Arguing the Motion to Vacate

As stated above, a defendant should file a motion to vacate the judgment immediately after learning about missing the original hearing. It doesn't make any difference if the hearing you missed was months before, as long as you move to set it aside immediately upon learning about it.

A judge won't grant the motion if too much time elapses between the time you learned of the problem and filed the motion (your state will have a limitations period for filing the motion). Once filed, the motion will be set for a hearing before the judge.

The Hearing

Each side will be able to argue for or against vacating the judgment. The plaintiff, benefiting from a default judgment, will understandably prefer that it stands. The plaintiff will likely emphasize that they played by the rules and showed up on the original hearing date, whereas the defendant failed to do so and, assuming it's true, failed to request a postponement. If the plaintiff had witnesses ready to testify at the original hearing, and these people will have a hard time coming to court a second time, plaintiffs should also mention this (and perhaps submit written statements from the witnesses).

The defendant will present the position asserted in the motion to vacate the default judgment. If the small claims judge grants the defendant's motion, then one of two things will happen.

  • If all parties are present and agree, the small claims judge might hear the original case without rescheduling it.
  • However, if the plaintiff isn't present for the hearing or the parties don't agree to hear the case, the judge will reschedule the trial, and the clerk will mail a notice of the new trial date to the parties.

In most states, if the small claims judge refuses to set aside the default, the defendant can appeal the judge's refusal (but not the decision in the case itself) to a higher court.

Appealing the Result

If the higher court judge agrees with the small claims court judge, the plaintiff will win, thereby ending the case.

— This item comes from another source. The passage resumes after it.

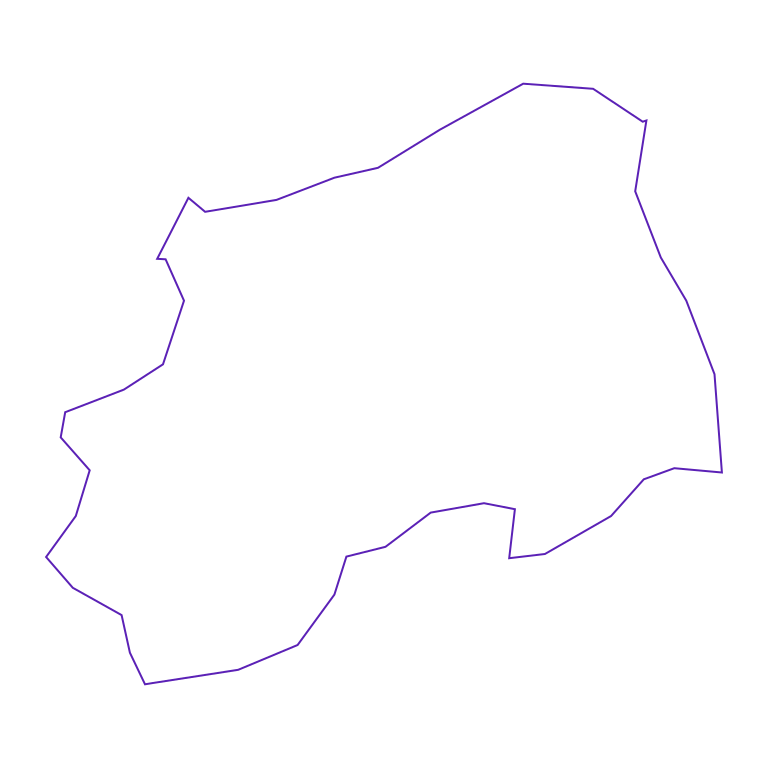 an SVG outline of Aileu
{"feature_id": "TLS-544", "entity_name": "Aileu", "entity_type": "District", "adm_level": 1, "iso_a3": "TLS", "parent_name": "East Timor", "parent_adm1": "", "projection": "robinson", "projection_center": [125.606, -8.71], "detail": "fine", "context": "isolated", "style": "outline", "palette": "violet", "viewbox_px": 768, "rotation_deg": 0, "n_neighbors": 0, "source": "natural_earth", "source_scale": "10m", "svg_char_len": 670}
<svg xmlns="http://www.w3.org/2000/svg" viewBox="0 0 768 768"><path d="M523.2,83.7L593.1,88.8L642.7,121.7L646.4,120.5L635.2,191.3L660.8,257.5L686.3,300.7L714.5,374.2L721.9,472.5L674.3,468.2L643.8,479.3L611.1,516.0L544.9,554.0L509.2,558.2L514.9,509.2L484.0,503.2L430.7,512.6L408.1,529.7L385.5,546.8L346.4,556.6L334.4,594.6L297.6,645.0L238.2,669.8L152.9,683.0L145.0,684.3L129.9,652.7L121.6,615.1L72.8,587.8L46.1,557.0L75.8,516.0L89.7,470.3L60.7,437.4L65.2,412.2L123.9,389.6L163.0,364.3L184.0,300.7L165.6,259.3L157.2,258.8L169.0,235.8L188.4,197.8L205.1,211.8L276.5,199.9L334.4,177.7L378.0,167.8L439.7,129.8L523.2,83.7Z" fill="none" stroke="#5b21b6" stroke-width="2"/></svg>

If, however, the appeals court judge disagrees with the small claims court judge and vacates the default judgment, and if both parties are present and agree, the appeals court judge in most states can hear and decide the case immediately. If both parties aren't present or don't agree to argue the merits (the underlying dispute), then the appeals court judge will order the small claims court to schedule another hearing.

For more information about how to complete any of these steps, consult your small claims court clerk, your local self-help office, or your court's website. Getting started might be as simple as filing and serving court forms.